SCOMMETTERE, PER SFIDARE LA MORTE
In molte culture, il gioco attorno al cadavere consiste soprattutto in indovinelli, enigmi, giochi a dadi. Questo perché giocare è scommettere, sfidare la vita e la morte.
Così presso alcune tribù indiane si gioca a dadi sul defunto: se le partite, durante l'intera notte, si concludono senza vittoria per uno dei partecipanti, significa che il morto è in collera.
Allora bisogna provvedere a dei riti di purificazione. Presso gli indiani del Sioux si pratica il gioco-rito della scommessa del morto: un uomo rappresenta il fantasma del defunto contro gli altri giocatori. Si gioca con i dadi e ad esso partecipano solo uomini se il defunto è un uomo, solo donne se si tratta di una morta. Se vince il morto, i partecipanti devono accendere un fuoco e immergersi nella più vicina sorgente d'acqua.
Tra gli abitanti della Nuova Guinea e della Malesia, quando un cadavere non è ancora messo nella bara, quelli che lo vegliano si pongono indovinelli continuamente. Tra le popolazioni africane, si trovano frequentemente giochi collettivi. In Sudan vi è un gioco che si ritiene destinato a divertire il defunto: gli indigeni, nudi e dipinti di bianco, salgono sui trampoli: rappresentano così i fantasmi dei morti.

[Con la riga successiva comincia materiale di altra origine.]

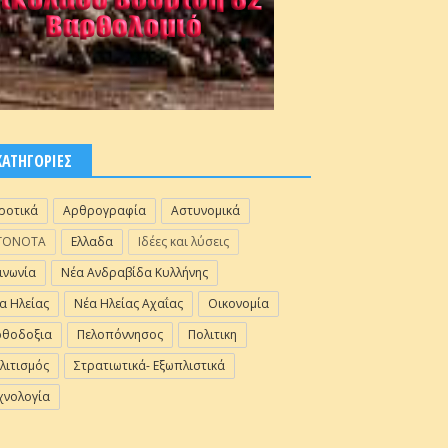
ΚΑΤΗΓΟΡΙΕΣ
ροτικά
Αρθρογραφία
Αστυνομικά
ΓΟΝΟΤΑ
Ελλαδα
Ιδέες και λύσεις
ινωνία
Νέα Ανδραβίδα Κυλλήνης
α Ηλείας
Νέα Ηλείας Αχαΐας
Οικονομία
θοδοξια
Πελοπόννησος
Πολιτικη
λιτισμός
Στρατιωτικά- Εξωπλιστικά
χνολογία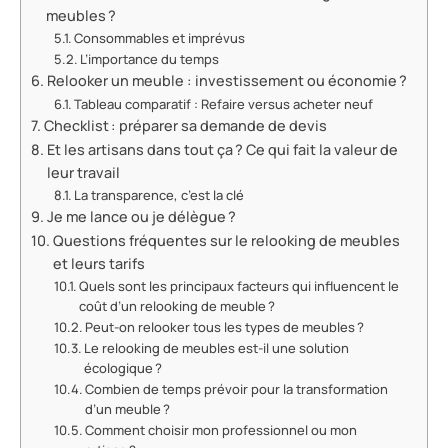
meubles ?
Consommables et imprévus
L’importance du temps
Relooker un meuble : investissement ou économie ?
Tableau comparatif : Refaire versus acheter neuf
Checklist : préparer sa demande de devis
Et les artisans dans tout ça ? Ce qui fait la valeur de
leur travail
La transparence, c’est la clé
Je me lance ou je délègue ?
Questions fréquentes sur le relooking de meubles
et leurs tarifs
Quels sont les principaux facteurs qui influencent le
coût d’un relooking de meuble ?
Peut-on relooker tous les types de meubles ?
Le relooking de meubles est-il une solution
écologique ?
Combien de temps prévoir pour la transformation
d’un meuble ?
Comment choisir mon professionnel ou mon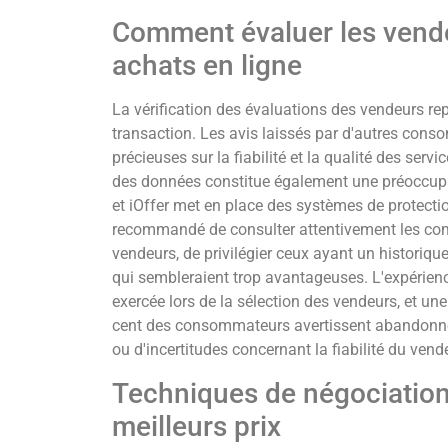
Comment évaluer les vende
achats en ligne
La vérification des évaluations des vendeurs re
transaction. Les avis laissés par d'autres cons
précieuses sur la fiabilité et la qualité des ser
des données constitue également une préoccup
et iOffer met en place des systèmes de protectio
recommandé de consulter attentivement les com
vendeurs, de privilégier ceux ayant un historique 
qui sembleraient trop avantageuses. L'expérience
exercée lors de la sélection des vendeurs, et un
cent des consommateurs avertissent abandonne
ou d'incertitudes concernant la fiabilité du vend
Techniques de négociation
meilleurs prix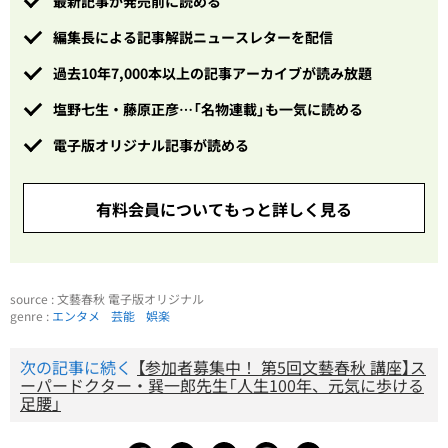
最新記事が発売前に読める
編集長による記事解説ニュースレターを配信
過去10年7,000本以上の記事アーカイブが読み放題
塩野七生・藤原正彦…「名物連載」も一気に読める
電子版オリジナル記事が読める
有料会員についてもっと詳しく見る
source : 文藝春秋 電子版オリジナル
genre :
エンタメ
芸能
娯楽
次の記事に続く
【参加者募集中！ 第5回文藝春秋 講座】ス
ーパードクター・巽一郎先生「人生100年、元気に歩ける
足腰」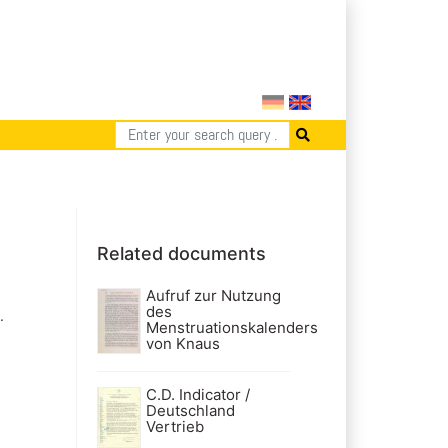
Related documents
Aufruf zur Nutzung
des
.
Menstruationskalenders
von Knaus
C.D. Indicator /
Deutschland
Vertrieb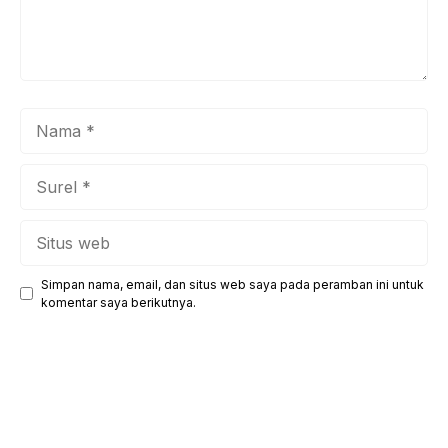
Nama
Surel
Situs
web
Simpan nama, email, dan situs web saya pada peramban ini untuk
komentar saya berikutnya.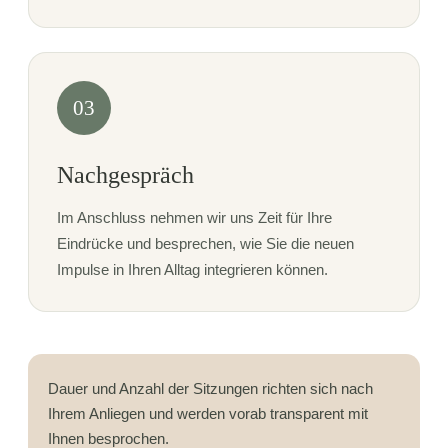
03
Nachgespräch
Im Anschluss nehmen wir uns Zeit für Ihre
Eindrücke und besprechen, wie Sie die neuen
Impulse in Ihren Alltag integrieren können.
Dauer und Anzahl der Sitzungen richten sich nach
Ihrem Anliegen und werden vorab transparent mit
Ihnen besprochen.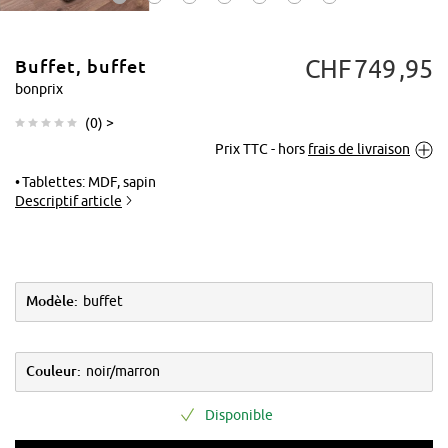
CHF
749
95
Buffet, buffet
bonprix
(
0
) >
Prix TTC - hors
frais de livraison
Tapoter pour
agrandir
Tablettes: MDF, sapin
Descriptif article
Modèle:
buffet
Couleur:
noir/marron
Disponible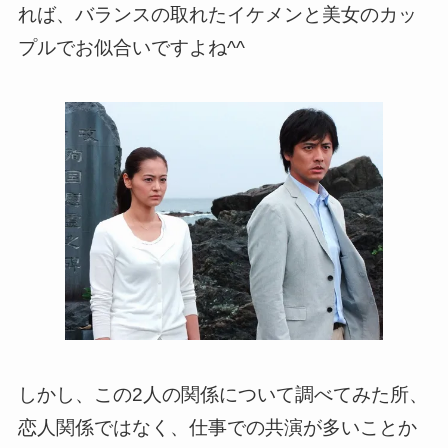
れば、バランスの取れたイケメンと美女のカッ
プルでお似合いですよね^^
しかし、この2人の関係について調べてみた所、
恋人関係ではなく、仕事での共演が多いことか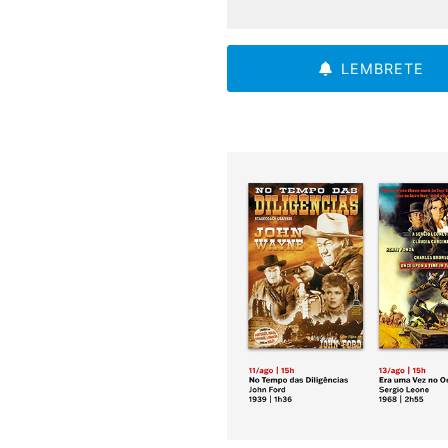
LEMBRETE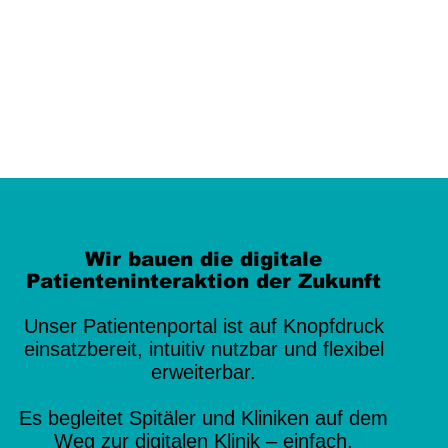
Wir bauen die digitale
Patienteninteraktion der Zukunft
Unser Patientenportal ist auf Knopfdruck
einsatzbereit, intuitiv nutzbar und flexibel
erweiterbar.
Es begleitet Spitäler und Kliniken auf dem
Weg zur digitalen Klinik – einfach,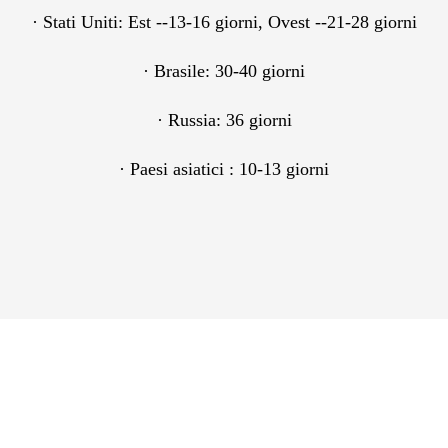
·
Stati Uniti: Est --13-16 giorni, Ovest --21-28 giorni
·
Brasile: 30-40 giorni
·
Russia: 36 giorni
·
Paesi asiatici
: 10-13 giorni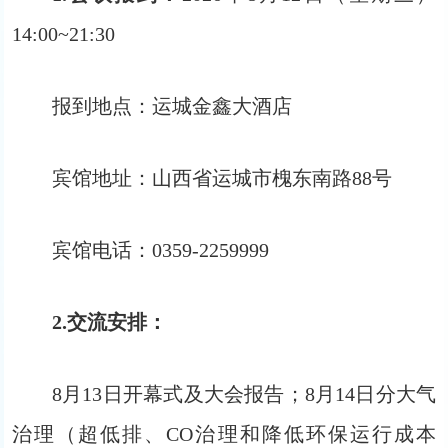
14:00~21:30
报到地点：运城金鑫大酒店
宾馆地址：山西省运城市槐东南路88号
宾馆电话：0359-2259999
2.交流安排：
8月13日开幕式及大会报告；
8月14日分大气
治理（超低排、CO治理和降低环保运行成本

Dalla Francia, arriva invece l'usanza di lasciare nella bara, nel momento in cui si depone il defunto, un mazzo di carte.
In alcune località della Bassa Bretagna si segnala ancora un altro uso: dopo la sepoltura, i parenti del morto si recano al banchetto funebre, mentre gli anziani rimangono nel cimitero.
E qui, seduti in cerchio, si scambiano enigmi.